Las altas temperaturas y el exceso de humedad encendieron las alertas entre los productores de trigo ante el riesgo de una mayor incidencia de enfermedades y plagas. Aunque el cultivo mantiene hasta el momento una evolución favorable, la persistencia de estas condiciones climáticas podría afectar su desarrollo y producción, según el último boletín de la Unión de Gremios de la Producción (UGP).
Rubén Sanabria, representante de la Coordinadora Agrícola del Paraguay (CAP) en Hernandarias, explicó que actualmente se intensifica el monitoreo para proteger el cultivo en una fase clave de su desarrollo.
“Los agricultores tratan de cuidar el cultivo porque con esta variación de temperatura, casi con 30 grados, y mucha humedad, hace que haya proliferación de enfermedades y algunas plagas, especialmente de chinches. Estamos pasando la fase vegetativa y entramos a la fase productiva, empieza la floración”, señaló.
El dirigente indicó que, por ahora, las condiciones climáticas aún no afectan el potencial productivo del cereal, aunque advirtió que el panorama podría cambiar si continúan las lluvias y las temperaturas elevadas. “Hasta ahora el clima no está perjudicando el rendimiento, pero si siguen las lluvias y el calor, podríamos tener mayores problemas”, manifestó.
Sanabria también comentó que la superficie sembrada con trigo en la zona se redujo en comparación con campañas anteriores. Según explicó, esta situación responde tanto a la inestabilidad del mercado como a los riesgos climáticos, factores que influyeron en la decisión de muchos productores al momento de planificar la siembra.

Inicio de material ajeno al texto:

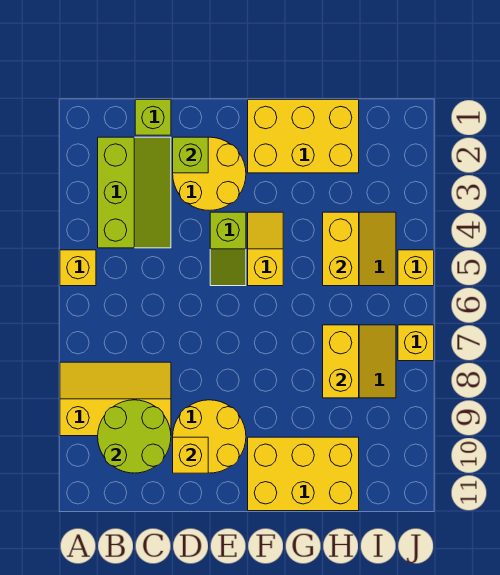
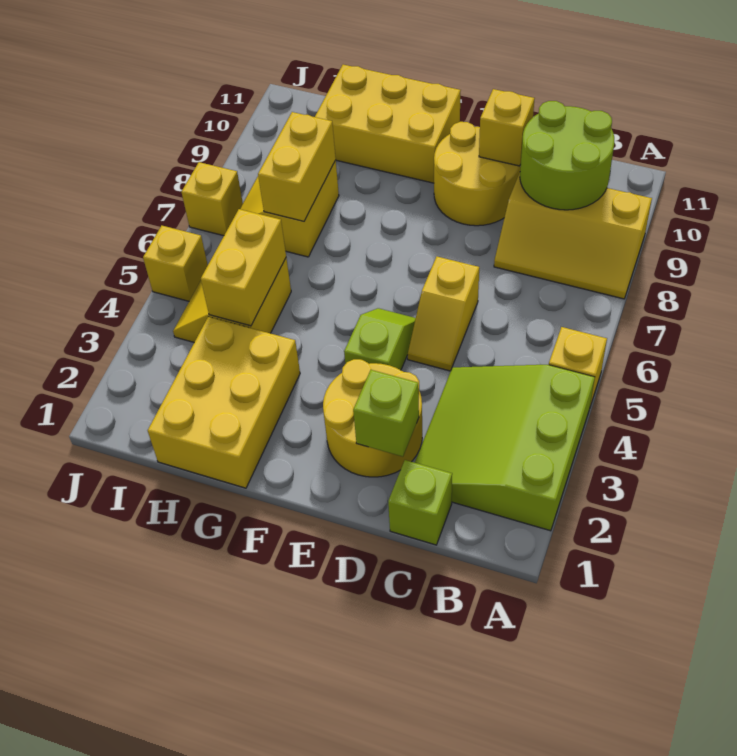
lime 2x3 slope [98,137,171,248] -> lime 3x3 slope [415,365,595,531]
yellow 2x3 brick [248,100,359,173] -> yellow 2x3 brick turned to [148,317,300,488]
yellow 1x2 slope [248,212,283,286] -> yellow 1x2 slope moved to [408,257,479,371]

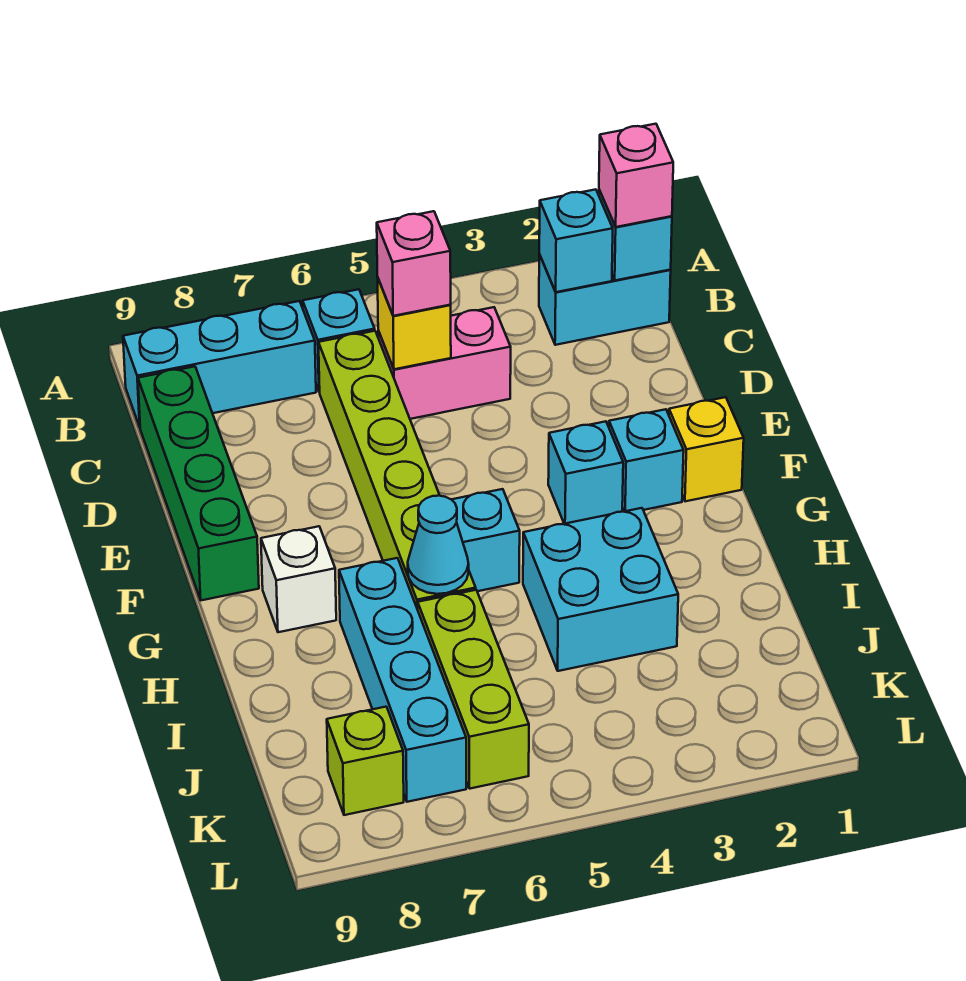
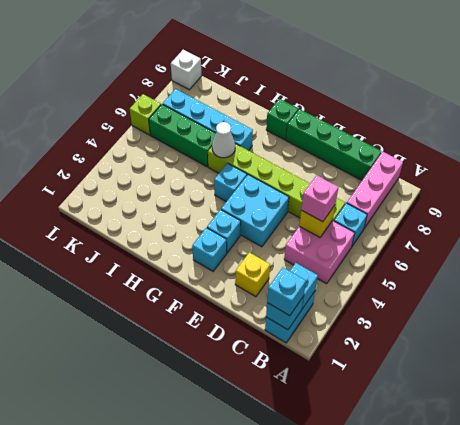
pink 1x1 brick [599,124,673,227] -> cyan 1x1 brick [267,267,306,316]
cyan 1x3 brick [123,301,316,427] -> pink 1x3 brick [347,152,403,228]
pink 1x2 brick [378,307,511,419] -> pink 2x2 brick [284,221,355,284]
yellow 1x1 brick [669,397,744,501] -> yellow 1x1 brick moved to [235,252,270,297]
white 1x1 brick [261,526,336,632] -> white 1x1 brick moved to [171,50,202,90]
none -> green 1x1 brick [266,99,298,140]
cyan 2x2 brick [523,508,678,671] -> cyan 2x2 brick moved to [221,175,289,247]
cyan 1x1 cone [408,496,469,594] -> white 1x1 cone [212,122,235,158]
lime 1x3 brick [418,590,529,789] -> green 1x3 brick [149,104,216,167]
lime 1x1 brick [327,707,404,815] -> lime 1x1 brick moved to [130,94,161,135]

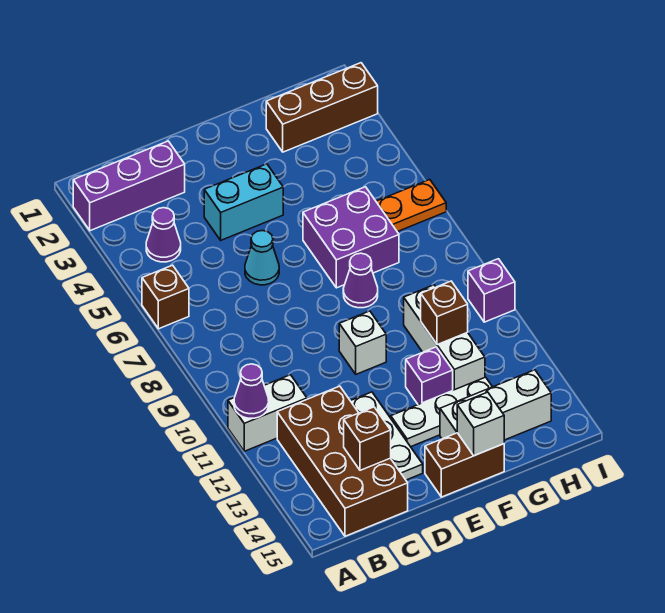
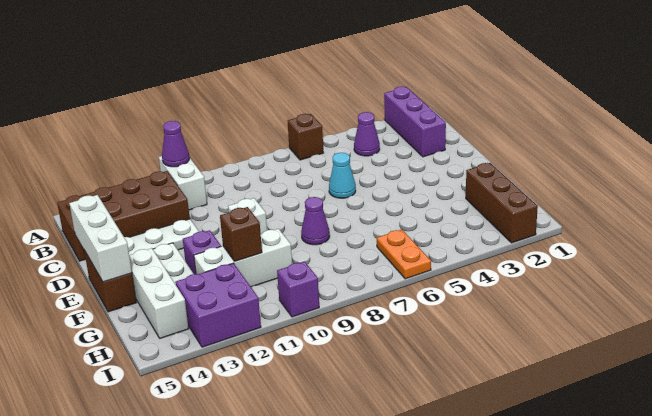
brown 1x1 brick [344,407,391,470] -> none
cyan 1x2 brick [204,164,283,240] -> none
purple 2x2 brick [303,187,399,288] -> purple 2x2 brick moved to [175,263,261,347]
white 1x1 brick [457,392,504,456] -> white 1x3 brick [69,195,132,282]

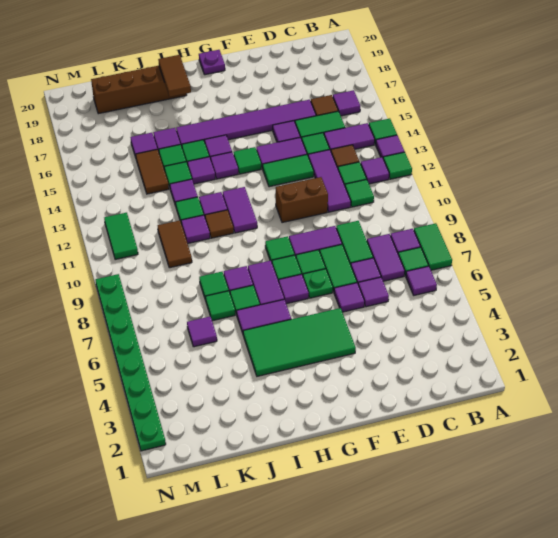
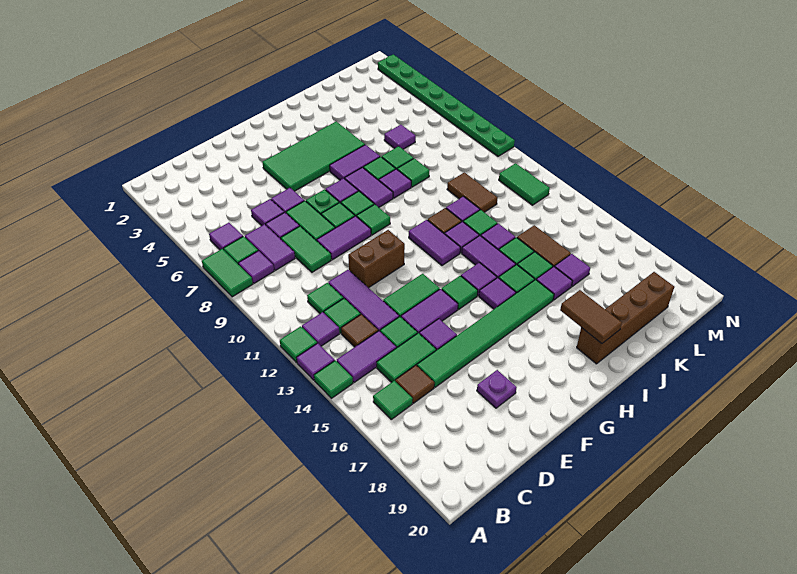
purple 1x1 tile [333,90,360,116] -> green 1x1 tile [373,381,413,419]
purple 1x6 tile [176,100,316,147] -> green 1x6 tile [417,280,554,387]
purple 1x1 plate [199,50,225,75] -> purple 1x1 plate moved to [477,370,517,408]
purple 1x1 tile [187,157,215,184] -> purple 1x2 tile [462,236,516,278]

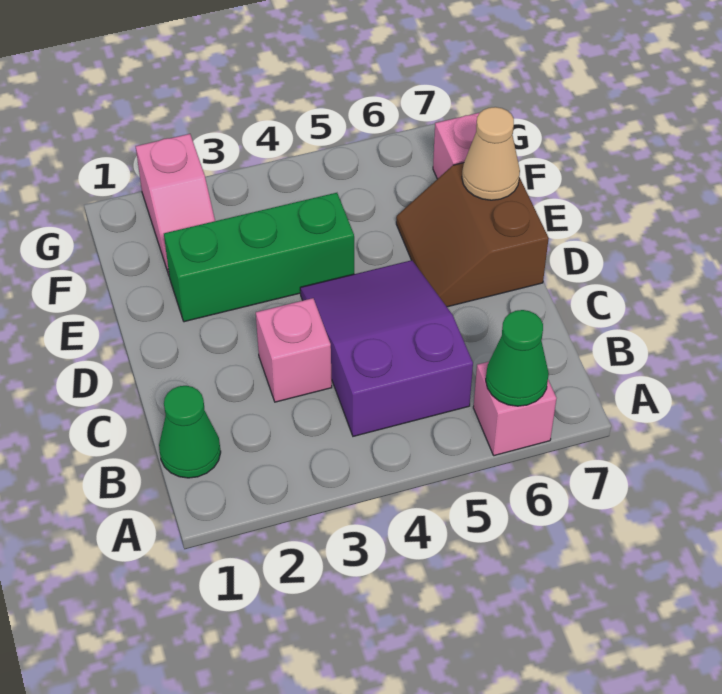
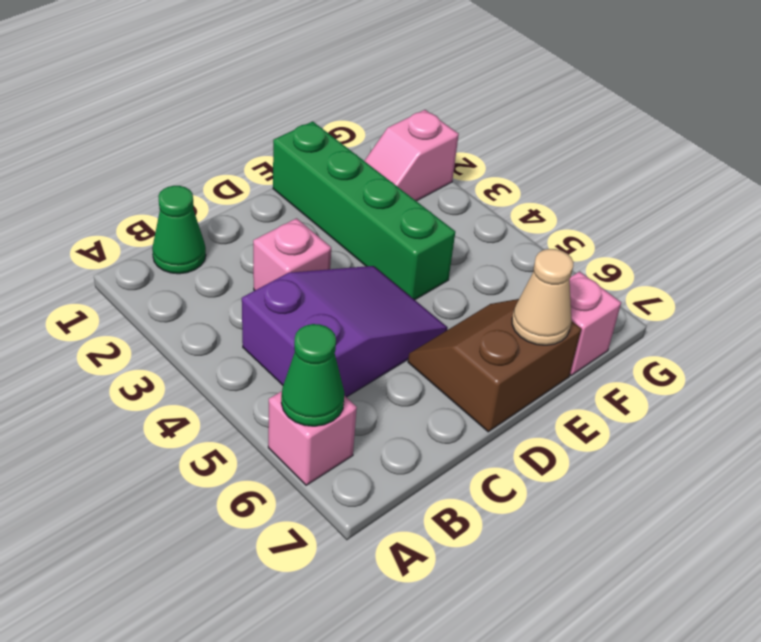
green 1x3 brick [164,193,354,322] -> green 1x4 brick [273,121,455,300]

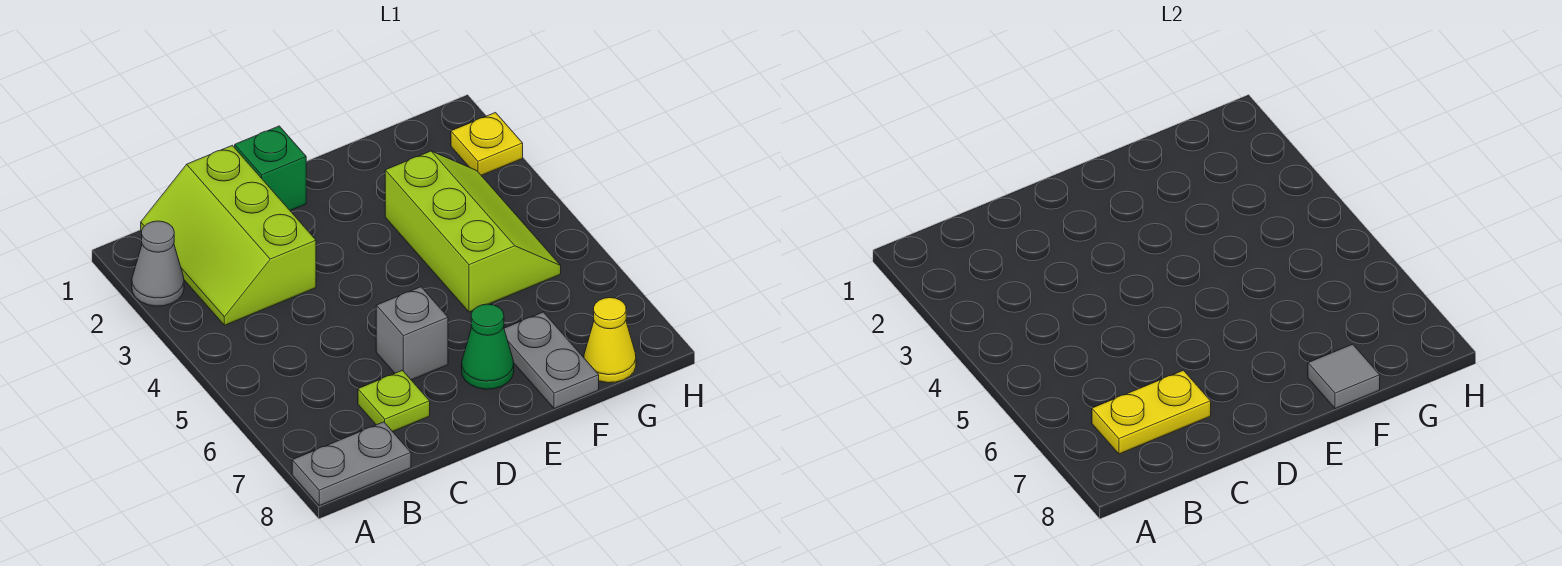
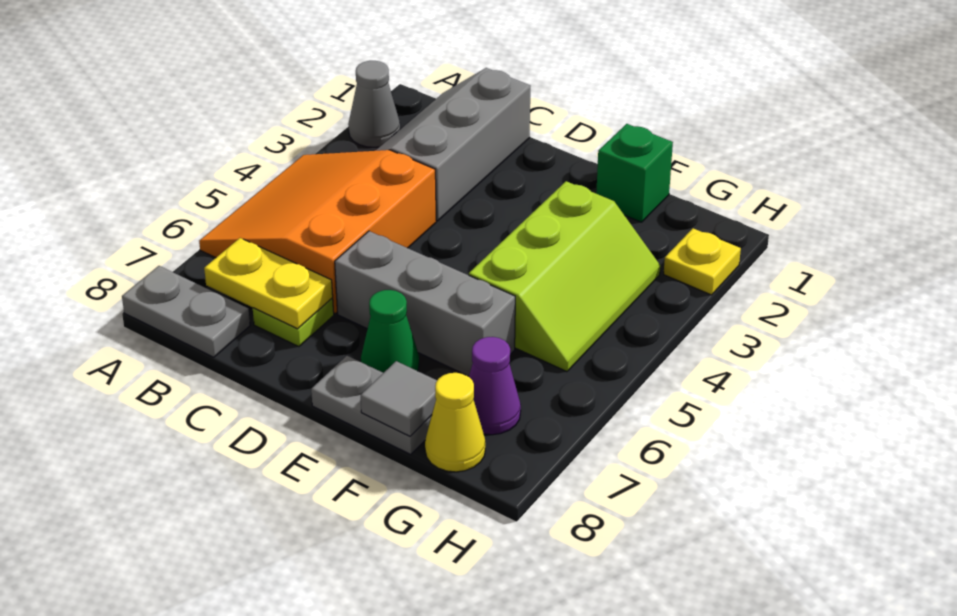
none -> orange 3x3 slope [199,150,436,313]
lime 2x3 slope [141,145,316,325] -> grey 2x3 slope [375,68,530,221]
green 1x1 brick [235,126,306,211] -> green 1x1 brick moved to [596,124,673,222]
grey 1x1 brick [376,287,448,380] -> grey 1x3 brick [335,231,515,376]
grey 1x2 plate [504,312,599,409] -> grey 1x2 plate turned to [311,356,432,454]
none -> purple 1x1 cone [469,337,521,435]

La preocupación también se replica en Alto Paraná. Aurio Frighetto, representante de la CAP en ese departamento, señaló que las condiciones meteorológicas están favoreciendo la aparición de enfermedades. “El trigo está con muchos problemas de enfermedades por el clima. No estamos teniendo frío, hay exceso de lluvia y días muy cálidos; eso no es bueno para el trigo”, afirmó.
Los productores coinciden en que las próximas semanas serán determinantes para el desarrollo del cultivo. Si las condiciones climáticas se estabilizan, el trigo aún tiene posibilidades de alcanzar buenos rendimientos. Sin embargo, la persistencia del calor y la humedad obligará a intensificar los controles sanitarios para minimizar el impacto de enfermedades y plagas sobre la producción nacional.